五輪映す街頭テレビに人だかり 64年大会前に設置、半世紀またいだ歓声

 東京五輪開催中、日本最大級の日雇い労働者の街、大阪市西成区の「あいりん地区」では、街頭テレビで競技を楽しむ人たちの姿があった。昭和時代のテレビが普及していない頃にタイムスリップしたかのような光景。1964年の東京五輪の際、既に設置されていたことがうかがえる資料もあり、半世紀以上も前に同じ場所で声援が送られた可能性がある。

 7月29日夕、萩之茶屋南公園(通称・三角公園)の街頭テレビの前に10人ほどが集まり、柔道女子78キロ級の決勝戦を見守っていた。浜田尚里選手(30)が優勝を決めると「やった!」と歓声が上がった。近所の男性(60)は「自室にもテレビはあるけど、せっかくの五輪。誰かと一緒に見ると、より盛り上がる」と笑顔を見せた。

 西成区の資料には、64年五輪直前の同年9月に設置されたとの記載がある。地元の鍛治三郎さん(77)は当時のあいりん地区を振り返り、今回の新型コロナウイルス流行下と同様に「手放しで五輪を喜んでいる状況ではなかった」と語る。地区では61年、大阪府警の事故対応などに不満を持った労働者の暴動が発生。その後も続き、治安は悪化していた。

 西成区の担当者によると、70年代には西成署がテレビを管理していたという。暴動は繰り返されたが、鍛治さんによると、そんな中でもプロ野球やプロレスが中継されると人だかりができた。

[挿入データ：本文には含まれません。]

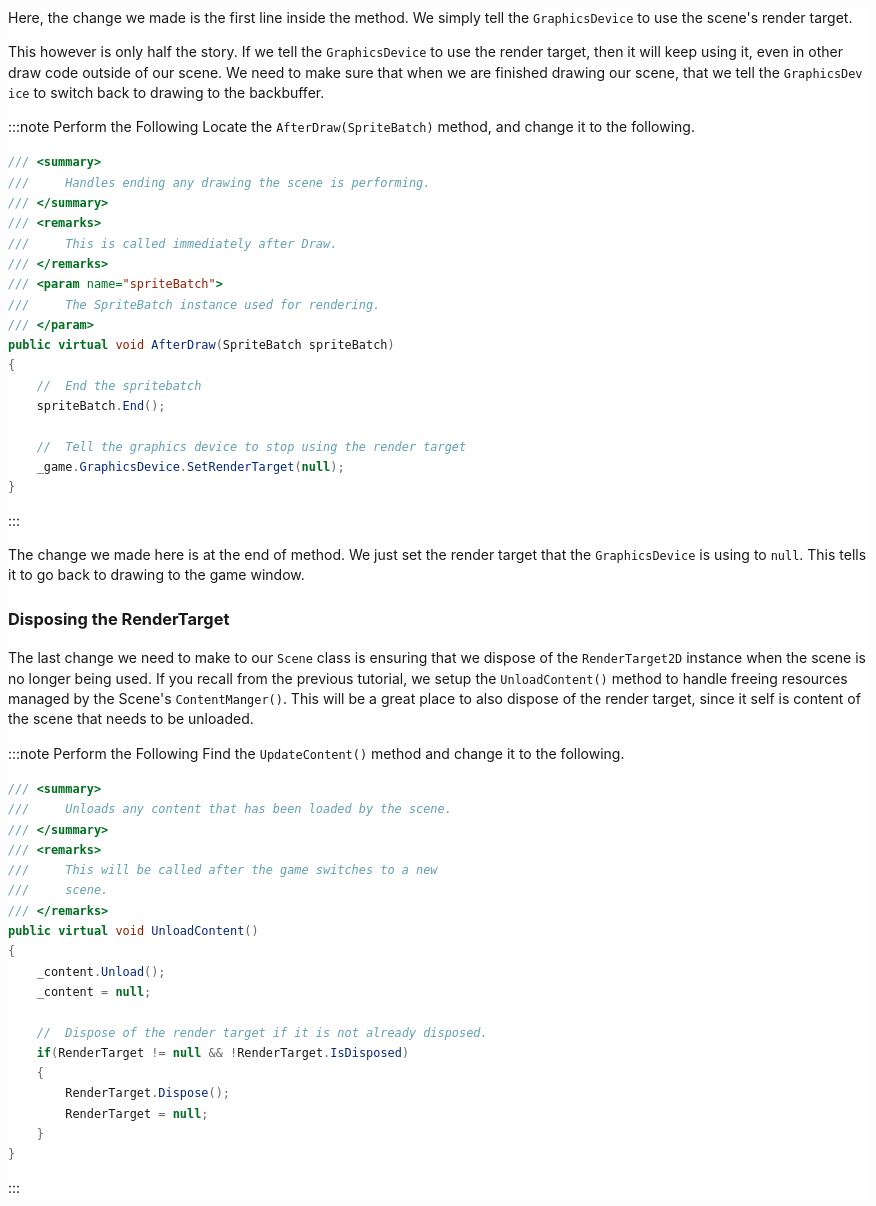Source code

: Here, the change we made is the first line inside the method.  We simply tell the `GraphicsDevice` to use the scene's render target.  

This however is only half the story.  If we tell the `GraphicsDevice` to use the render target, then it will keep using it, even in other draw code outside of our scene. We need to make sure that when we are finished drawing our scene, that we tell the `GraphicsDevice` to switch back to drawing to the backbuffer. 

:::note Perform the Following
Locate the `AfterDraw(SpriteBatch)` method, and change it to the following.

```csharp
/// <summary>
///     Handles ending any drawing the scene is performing.
/// </summary>
/// <remarks>
///     This is called immediately after Draw.
/// </remarks>
/// <param name="spriteBatch">
///     The SpriteBatch instance used for rendering.
/// </param>
public virtual void AfterDraw(SpriteBatch spriteBatch)
{
    //  End the spritebatch
    spriteBatch.End();

    //  Tell the graphics device to stop using the render target
    _game.GraphicsDevice.SetRenderTarget(null);
}
```
:::

The change we made here is at the end of method. We just set the render target that the `GraphicsDevice` is using to `null`.  This tells it to go back to drawing to the game window.

### Disposing the RenderTarget
The last change we need to make to our `Scene` class is ensuring that we dispose of the `RenderTarget2D` instance when the scene is no longer being used.  If you recall from the previous tutorial, we setup the `UnloadContent()` method to handle freeing resources managed by the Scene's `ContentManger()`.  This will be a great place to also dispose of the render target, since it self is content of the scene that needs to be unloaded.

:::note Perform the Following
Find the `UpdateContent()` method and change it to the following.

```csharp
/// <summary>
///     Unloads any content that has been loaded by the scene.
/// </summary>
/// <remarks>
///     This will be called after the game switches to a new
///     scene.
/// </remarks>
public virtual void UnloadContent()
{
    _content.Unload();
    _content = null;

    //  Dispose of the render target if it is not already disposed.
    if(RenderTarget != null && !RenderTarget.IsDisposed)
    {
        RenderTarget.Dispose();
        RenderTarget = null;
    }
}
```
:::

 2018年春に故障した際、存続させるかどうかが議論になった。日雇い労働者は減少したが、一部に強い希望があり、約1年後に地元の簡易宿泊所や町内会でつくる合同会社が管理を引き継いだ。10人ほどだった視聴者は五輪開催中、20~30人に増えたといい、同社の牧憲一事務局長(51)は「ここは労働者の憩いの場。必要とされる限り、テレビを残していきたい」と話した。